§ Your instructions
Extract each line from the rows below in which the string "domain" appears.

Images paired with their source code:
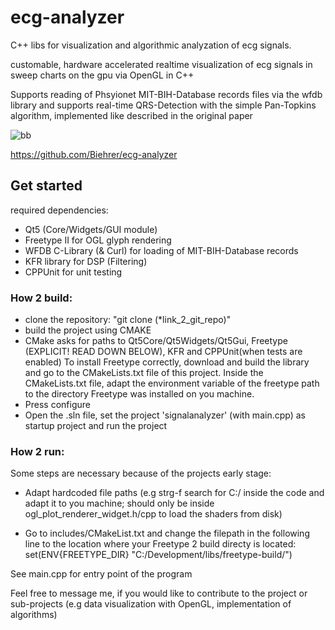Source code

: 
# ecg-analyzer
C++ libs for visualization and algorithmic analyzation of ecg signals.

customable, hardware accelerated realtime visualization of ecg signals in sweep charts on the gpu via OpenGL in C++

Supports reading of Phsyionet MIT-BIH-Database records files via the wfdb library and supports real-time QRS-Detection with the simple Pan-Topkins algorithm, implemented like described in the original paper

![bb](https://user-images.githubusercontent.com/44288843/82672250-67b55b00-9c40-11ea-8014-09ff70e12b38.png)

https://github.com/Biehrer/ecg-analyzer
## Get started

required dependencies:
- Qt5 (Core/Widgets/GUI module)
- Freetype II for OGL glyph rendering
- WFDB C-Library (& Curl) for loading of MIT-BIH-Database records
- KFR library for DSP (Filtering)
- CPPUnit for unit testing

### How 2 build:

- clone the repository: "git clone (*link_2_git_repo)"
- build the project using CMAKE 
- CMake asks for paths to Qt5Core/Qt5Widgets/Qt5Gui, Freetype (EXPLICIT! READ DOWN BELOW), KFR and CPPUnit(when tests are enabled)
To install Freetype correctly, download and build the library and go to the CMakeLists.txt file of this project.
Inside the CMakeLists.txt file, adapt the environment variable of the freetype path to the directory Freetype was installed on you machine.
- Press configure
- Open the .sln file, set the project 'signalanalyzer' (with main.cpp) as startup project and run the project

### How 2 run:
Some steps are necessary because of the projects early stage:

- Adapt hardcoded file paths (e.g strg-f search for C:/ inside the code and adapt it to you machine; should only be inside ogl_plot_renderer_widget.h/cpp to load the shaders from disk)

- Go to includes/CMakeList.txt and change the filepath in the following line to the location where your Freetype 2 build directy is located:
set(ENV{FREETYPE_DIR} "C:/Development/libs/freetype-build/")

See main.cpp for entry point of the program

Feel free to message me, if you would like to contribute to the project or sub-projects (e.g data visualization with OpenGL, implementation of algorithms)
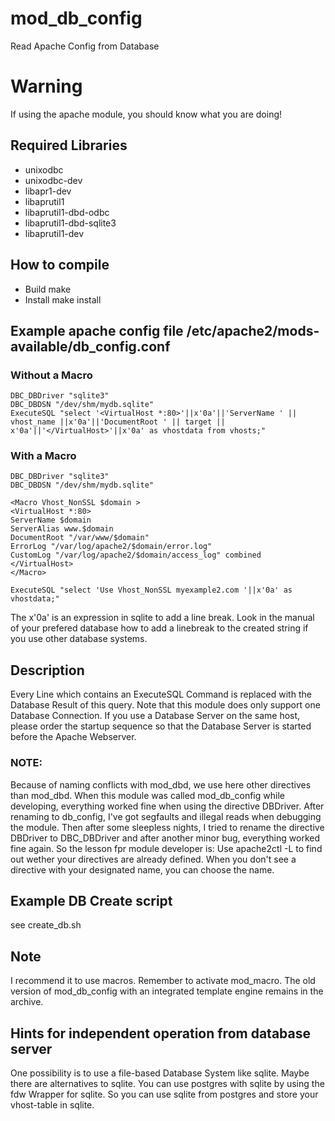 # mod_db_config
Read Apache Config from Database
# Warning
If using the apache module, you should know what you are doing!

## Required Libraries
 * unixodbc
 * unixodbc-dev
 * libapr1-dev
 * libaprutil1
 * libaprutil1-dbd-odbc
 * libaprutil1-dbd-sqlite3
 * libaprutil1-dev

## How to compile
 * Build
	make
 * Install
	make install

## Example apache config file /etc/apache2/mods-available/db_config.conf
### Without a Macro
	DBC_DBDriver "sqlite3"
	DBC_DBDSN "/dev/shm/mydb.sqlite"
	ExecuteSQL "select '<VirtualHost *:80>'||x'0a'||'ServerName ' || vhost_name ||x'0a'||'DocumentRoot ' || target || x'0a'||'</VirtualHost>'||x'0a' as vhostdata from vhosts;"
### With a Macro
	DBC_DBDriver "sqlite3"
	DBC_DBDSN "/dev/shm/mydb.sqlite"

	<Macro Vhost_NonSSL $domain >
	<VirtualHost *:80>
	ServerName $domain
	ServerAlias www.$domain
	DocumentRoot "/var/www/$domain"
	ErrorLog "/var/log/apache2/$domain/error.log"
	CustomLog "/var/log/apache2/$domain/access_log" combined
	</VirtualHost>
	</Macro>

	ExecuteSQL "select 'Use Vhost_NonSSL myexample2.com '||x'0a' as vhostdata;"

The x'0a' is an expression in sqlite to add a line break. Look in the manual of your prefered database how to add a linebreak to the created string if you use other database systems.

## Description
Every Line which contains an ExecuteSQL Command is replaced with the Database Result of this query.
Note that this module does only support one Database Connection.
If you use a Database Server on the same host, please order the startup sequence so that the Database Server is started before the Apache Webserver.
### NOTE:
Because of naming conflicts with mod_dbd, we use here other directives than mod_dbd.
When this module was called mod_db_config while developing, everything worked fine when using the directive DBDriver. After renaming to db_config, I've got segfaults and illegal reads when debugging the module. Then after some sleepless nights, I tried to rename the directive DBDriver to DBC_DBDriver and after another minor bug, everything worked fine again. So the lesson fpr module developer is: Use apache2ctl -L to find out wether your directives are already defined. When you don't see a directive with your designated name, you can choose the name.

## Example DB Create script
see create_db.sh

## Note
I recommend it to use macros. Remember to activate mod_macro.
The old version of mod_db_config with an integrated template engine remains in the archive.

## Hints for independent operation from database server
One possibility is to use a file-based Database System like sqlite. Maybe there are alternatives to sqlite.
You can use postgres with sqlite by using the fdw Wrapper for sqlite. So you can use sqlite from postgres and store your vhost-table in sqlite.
...
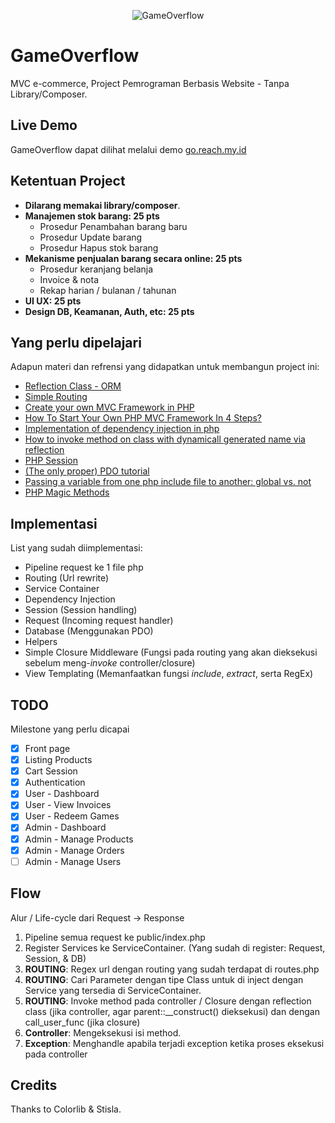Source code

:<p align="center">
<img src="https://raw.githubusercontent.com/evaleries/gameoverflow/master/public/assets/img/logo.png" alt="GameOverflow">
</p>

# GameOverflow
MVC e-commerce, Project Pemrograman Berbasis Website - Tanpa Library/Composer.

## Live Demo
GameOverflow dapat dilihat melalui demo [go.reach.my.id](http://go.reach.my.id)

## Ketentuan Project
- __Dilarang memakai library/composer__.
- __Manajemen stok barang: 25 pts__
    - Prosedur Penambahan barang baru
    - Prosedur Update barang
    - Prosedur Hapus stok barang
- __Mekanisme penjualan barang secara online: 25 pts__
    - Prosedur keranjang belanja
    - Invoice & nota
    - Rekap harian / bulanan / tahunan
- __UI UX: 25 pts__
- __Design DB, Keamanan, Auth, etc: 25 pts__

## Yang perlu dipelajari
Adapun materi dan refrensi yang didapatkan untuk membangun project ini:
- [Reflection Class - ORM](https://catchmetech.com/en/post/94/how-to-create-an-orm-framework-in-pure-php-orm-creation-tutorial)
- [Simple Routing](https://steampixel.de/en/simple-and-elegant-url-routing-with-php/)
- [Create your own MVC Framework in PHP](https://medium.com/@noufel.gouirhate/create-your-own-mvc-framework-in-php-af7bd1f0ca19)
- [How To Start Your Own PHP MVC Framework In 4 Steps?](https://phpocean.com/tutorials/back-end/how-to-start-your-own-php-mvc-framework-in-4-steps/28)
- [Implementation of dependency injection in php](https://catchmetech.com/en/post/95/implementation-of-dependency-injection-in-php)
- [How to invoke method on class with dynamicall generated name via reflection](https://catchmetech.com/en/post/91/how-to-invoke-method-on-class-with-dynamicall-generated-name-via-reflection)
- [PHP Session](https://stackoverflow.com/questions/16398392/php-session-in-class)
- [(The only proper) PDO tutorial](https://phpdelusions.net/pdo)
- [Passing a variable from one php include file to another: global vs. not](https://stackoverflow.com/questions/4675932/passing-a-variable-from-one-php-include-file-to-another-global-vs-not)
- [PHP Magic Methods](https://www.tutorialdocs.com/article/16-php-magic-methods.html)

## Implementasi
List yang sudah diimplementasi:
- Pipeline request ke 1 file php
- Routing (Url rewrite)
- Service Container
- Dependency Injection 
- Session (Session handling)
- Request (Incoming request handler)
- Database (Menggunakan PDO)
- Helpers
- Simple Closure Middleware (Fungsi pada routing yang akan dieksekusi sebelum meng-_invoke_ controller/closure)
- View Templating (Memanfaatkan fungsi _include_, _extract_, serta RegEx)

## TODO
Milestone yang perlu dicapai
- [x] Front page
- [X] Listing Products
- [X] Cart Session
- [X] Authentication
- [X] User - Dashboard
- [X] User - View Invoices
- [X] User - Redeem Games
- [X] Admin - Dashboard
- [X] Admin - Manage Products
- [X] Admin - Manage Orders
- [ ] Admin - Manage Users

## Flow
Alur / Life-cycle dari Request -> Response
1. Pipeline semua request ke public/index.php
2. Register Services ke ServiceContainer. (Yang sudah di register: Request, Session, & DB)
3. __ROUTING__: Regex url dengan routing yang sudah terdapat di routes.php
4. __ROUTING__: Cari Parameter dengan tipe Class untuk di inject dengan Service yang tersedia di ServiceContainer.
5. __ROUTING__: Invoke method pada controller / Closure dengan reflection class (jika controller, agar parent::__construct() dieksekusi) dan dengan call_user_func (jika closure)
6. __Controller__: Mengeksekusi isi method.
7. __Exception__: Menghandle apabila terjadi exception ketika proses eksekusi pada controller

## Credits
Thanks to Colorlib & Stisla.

§ Reply
	<Macro Vhost_NonSSL $domain >
	ServerName $domain
	ServerAlias www.$domain
	DocumentRoot "/var/www/$domain"
	ErrorLog "/var/log/apache2/$domain/error.log"
	CustomLog "/var/log/apache2/$domain/access_log" combined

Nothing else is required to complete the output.